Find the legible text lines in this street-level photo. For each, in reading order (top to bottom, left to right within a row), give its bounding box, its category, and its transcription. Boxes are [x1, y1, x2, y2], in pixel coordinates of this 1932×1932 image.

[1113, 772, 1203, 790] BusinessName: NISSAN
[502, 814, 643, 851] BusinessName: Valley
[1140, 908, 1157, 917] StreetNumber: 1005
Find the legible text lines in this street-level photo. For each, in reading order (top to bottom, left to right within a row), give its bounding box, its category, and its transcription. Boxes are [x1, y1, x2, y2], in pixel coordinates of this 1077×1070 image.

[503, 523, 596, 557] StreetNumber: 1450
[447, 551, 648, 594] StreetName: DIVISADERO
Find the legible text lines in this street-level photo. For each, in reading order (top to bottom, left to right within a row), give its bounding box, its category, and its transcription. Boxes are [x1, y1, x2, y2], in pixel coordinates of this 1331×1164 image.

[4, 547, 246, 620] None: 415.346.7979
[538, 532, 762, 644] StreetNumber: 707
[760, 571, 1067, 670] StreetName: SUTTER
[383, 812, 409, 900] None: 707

::::::::::

■ Task prompt ■
Repeat word for word the lines starting at the line that contains "this 1077×1070 image." and ending with the last line.

■ Finished exercise ■
Find the legible text lines in this street-level photo. For each, in reading order (top to bottom, left to right within a row), give its bounding box, its category, and its transcription. Boxes are [x1, y1, x2, y2], in pixel coordinates of this 1077×1070 image.

[503, 523, 596, 557] StreetNumber: 1450
[447, 551, 648, 594] StreetName: DIVISADERO
Find the legible text lines in this street-level photo. For each, in reading order (top to bottom, left to right within a row), give its bounding box, its category, and its transcription. Boxes are [x1, y1, x2, y2], in pixel coordinates of this 1331×1164 image.

[4, 547, 246, 620] None: 415.346.7979
[538, 532, 762, 644] StreetNumber: 707
[760, 571, 1067, 670] StreetName: SUTTER
[383, 812, 409, 900] None: 707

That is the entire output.